■ **Problem statement**
Say how many lines in the data below contain the word "assist", and give no other text.

[Recorded data]
-- -- --
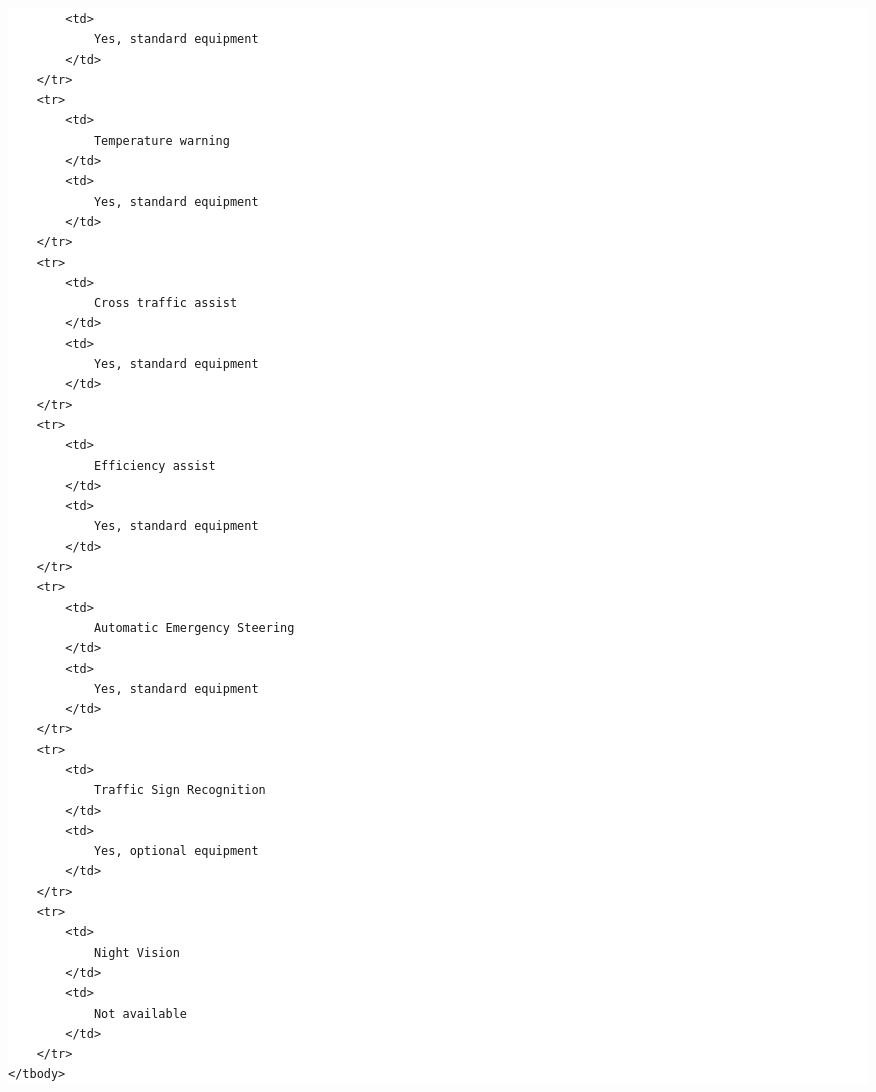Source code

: 			<td>
				Yes, standard equipment
			</td>
		</tr>
		<tr>
			<td>
				Temperature warning
			</td>
			<td>
				Yes, standard equipment
			</td>
		</tr>
		<tr>
			<td>
				Cross traffic assist
			</td>
			<td>
				Yes, standard equipment
			</td>
		</tr>
		<tr>
			<td>
				Efficiency assist
			</td>
			<td>
				Yes, standard equipment
			</td>
		</tr>
		<tr>
			<td>
				Automatic Emergency Steering
			</td>
			<td>
				Yes, standard equipment
			</td>
		</tr>
		<tr>
			<td>
				Traffic Sign Recognition
			</td>
			<td>
				Yes, optional equipment
			</td>
		</tr>
		<tr>
			<td>
				Night Vision
			</td>
			<td>
				Not available
			</td>
		</tr>
	</tbody>
</table>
-- -- --
■ **Answer space**
2